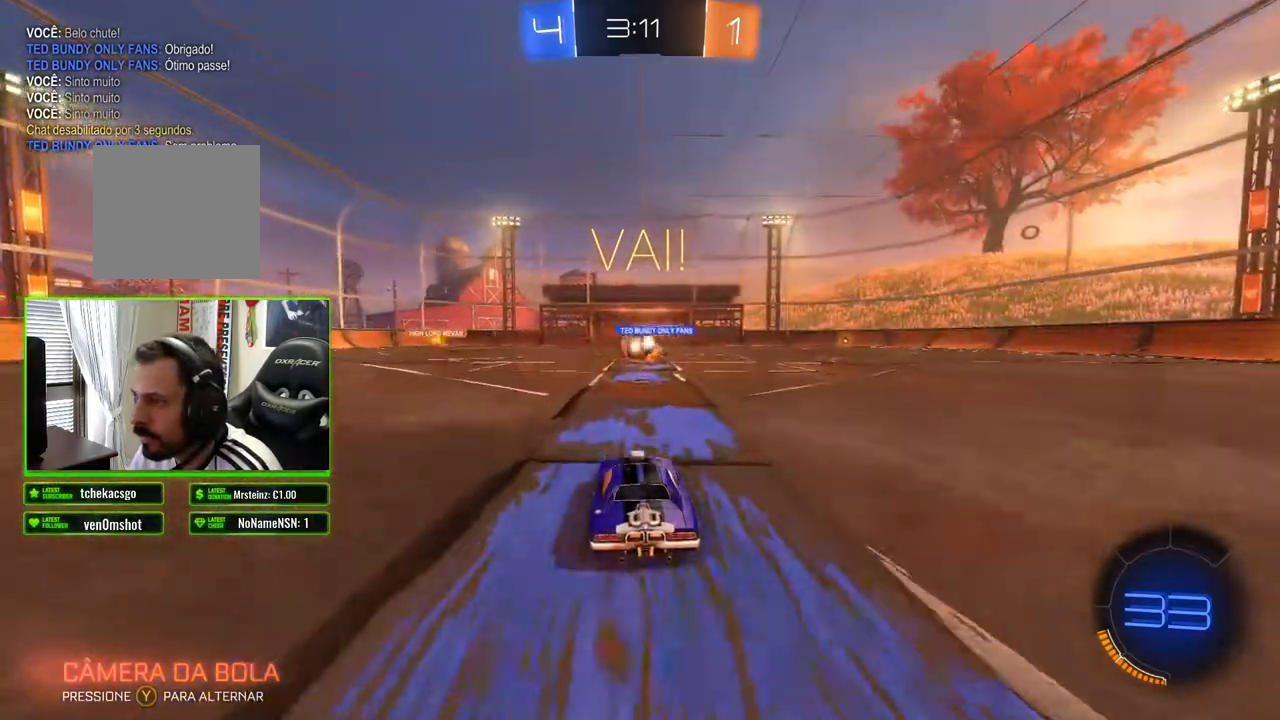
{"buttons": ["R2"], "left_stick": "left", "right_stick": "center", "events": [[283, "left_stick", "left"]]}
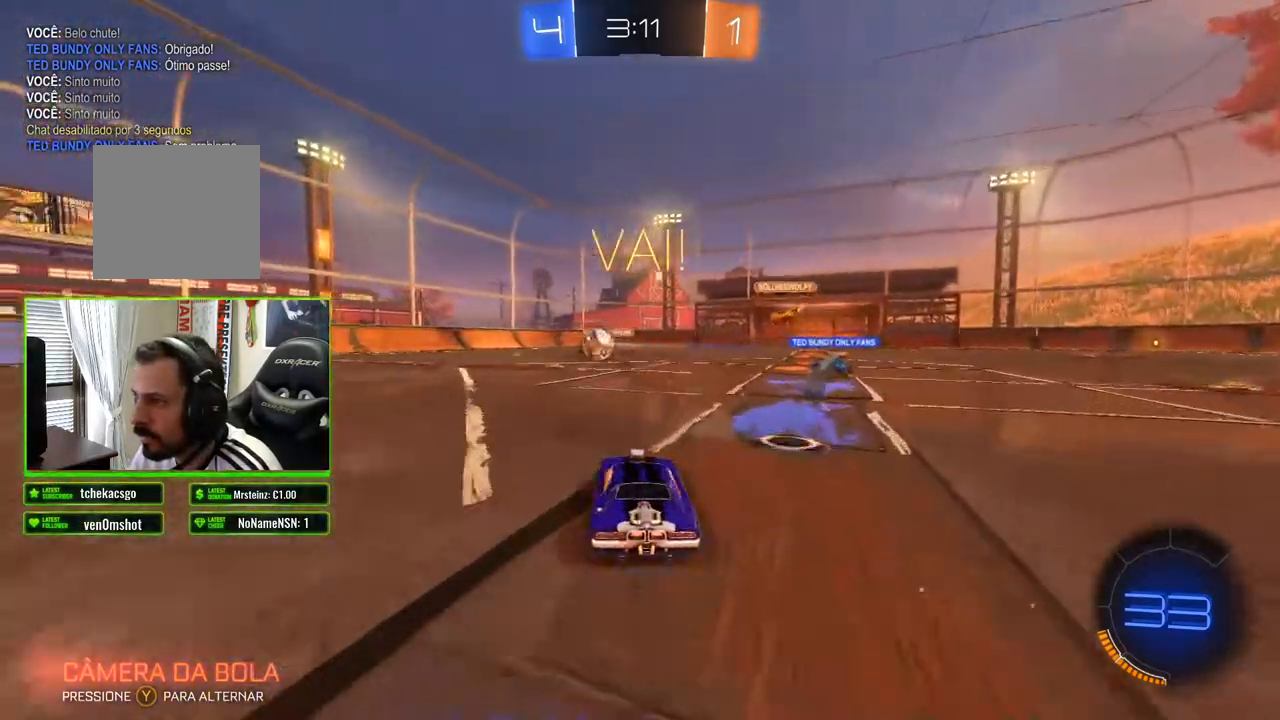
{"buttons": ["B", "R2"], "left_stick": "center", "right_stick": "center", "events": [[100, "B", "down"], [217, "left_stick", "center"], [333, "left_stick", "left"], [467, "left_stick", "center"]]}
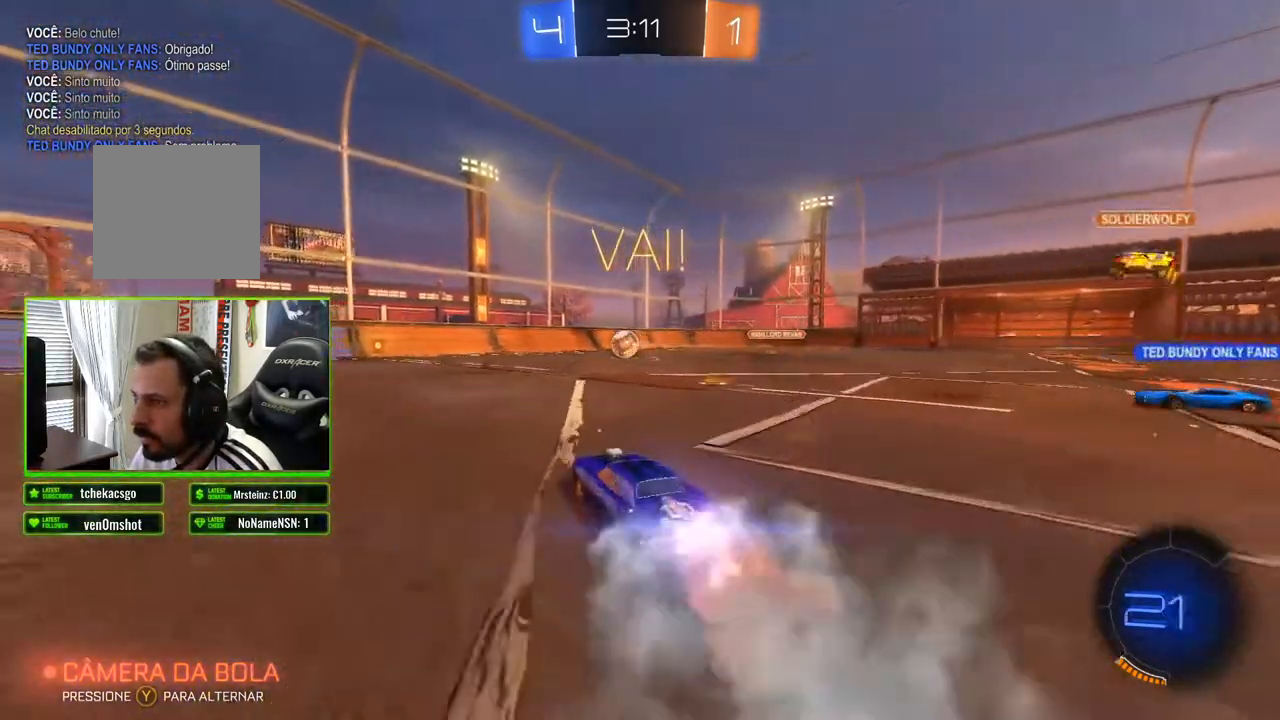
{"buttons": ["B", "R2"], "left_stick": "center", "right_stick": "center", "events": [[267, "left_stick", "left"], [350, "left_stick", "center"]]}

════════════════

**Problem to work on:**
All of the data must be given again exactly, without the pictures.

**Answer box:**
{"buttons": ["R2"], "left_stick": "left", "right_stick": "center", "events": [[283, "left_stick", "left"]]}
{"buttons": ["B", "R2"], "left_stick": "center", "right_stick": "center", "events": [[100, "B", "down"], [217, "left_stick", "center"], [333, "left_stick", "left"], [467, "left_stick", "center"]]}
{"buttons": ["B", "R2"], "left_stick": "center", "right_stick": "center", "events": [[267, "left_stick", "left"], [350, "left_stick", "center"]]}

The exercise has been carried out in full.